1962 British film by Gerard Glaister

The Share Out (also known as The Shareout) is a 1962 British second feature film directed by Gerard Glaister and starring Bernard Lee, Alexander Knox and Moira Redmond. Part of the long-running series of Edgar Wallace Mysteries films made at Merton Park Studios, it is based on the 1920 Wallace novel Jack O'Judgment.

== Plot ==
Colonel Calderwood runs a property company as a front for blackmail. Intending to shortly wind down the company, Calderwood has converted its funds into diamonds, which will be shared equally between himself and his partners John Crewe and Monet, and company secretary Diana Marsh, none of whom trust each other or Calderwood.
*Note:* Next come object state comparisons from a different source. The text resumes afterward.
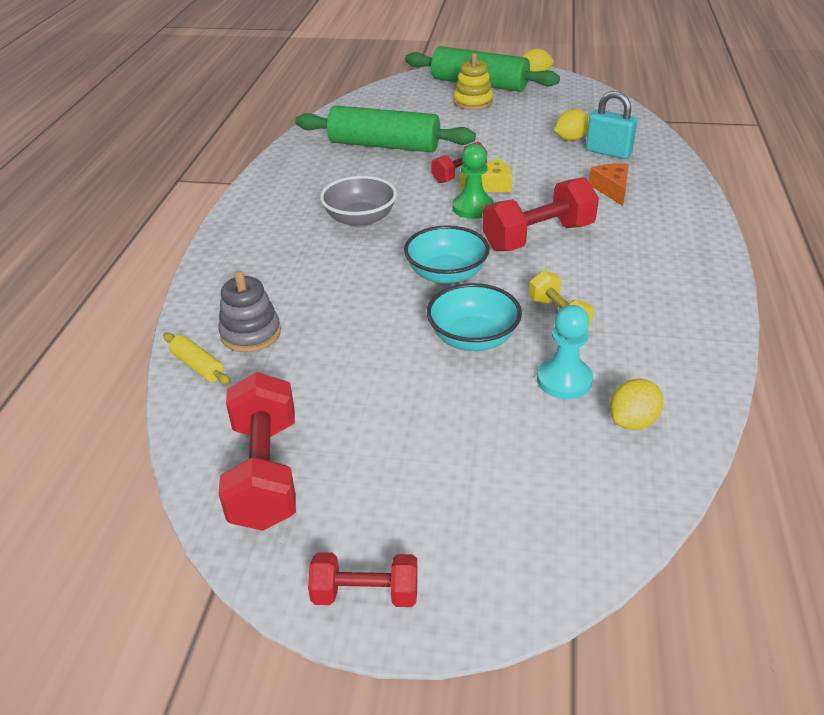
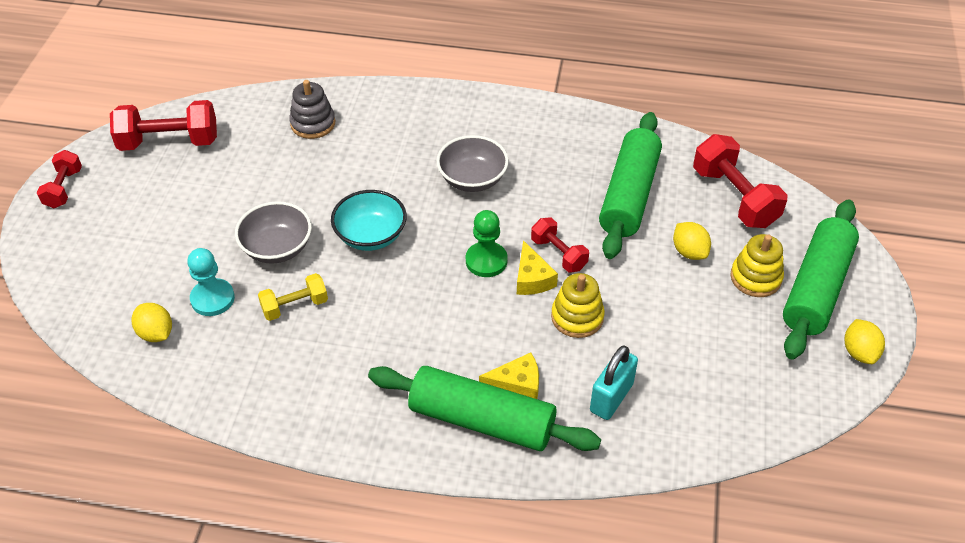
camera: 90 degrees right, 10 degrees up
(198, 366) = (282, 101): yellow rolling pin -> none
(473, 338) = (277, 248): turquoise bowl -> grey bowl
(530, 166) = (577, 317): none -> yellow stacking toy
(538, 237) = (424, 307): red dumbbell -> red dumbbell (734, 197)
(570, 139) = (648, 365): yellow lemon -> yellow lemon (689, 252)
(611, 189) = (517, 384): orange cheese -> yellow cheese
(656, 203) = (482, 420): none -> green rolling pin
Detective Superintendent Meredith of Scotland Yard is suspicious of the company's activities, but is unable to persuade any of its blackmail victims to help the police. Meredith enlists private investigator Mike Stafford to infiltrate the company. Calderwood immediately tasks Stafford with spying on Diana Marsh.

Monet is murdered. Calderwood murders Crewe. Stafford shoots Calderwood.

Diana and Stafford have fallen in love, and as they are about to flee the country, Meredith arrests them for plotting the murders.

== Cast ==

- Bernard Lee as Detective Superintendent Meredith
- Alexander Knox as Colonel Calderwood
- Moira Redmond as Diana Marsh
- William Russell as Mike Stafford
- Richard Vernon as John Crewe
- Richard Warner as Mark Speller
- John Gabriel as Monet
- Jack Rodney as Gregory
- Stanley Morgan as Detective Saregeant Anson
- Robert Perceval as Britton
- Ann Harriman as receptionist
- Julie Shearing as Judy
- Fanny Carby as Mrs. Wall
- Ian Hamilton as waiter
- Walter Horsbrugh as registrar

== Critical reception ==
The Monthly Film Bulletin wrote: "Unlike other films in this series, this case of dishonour among thieves catches something of the true Edgar Wallace flavour. The plot's intricacies are carried with a flourish and the characters' ingenious capacity for double-crossing is enjoyably portrayed by a strong cast. As the persistent cop, Bernard Lee is so good he almost upsets the balance of this essentially modest entertainment."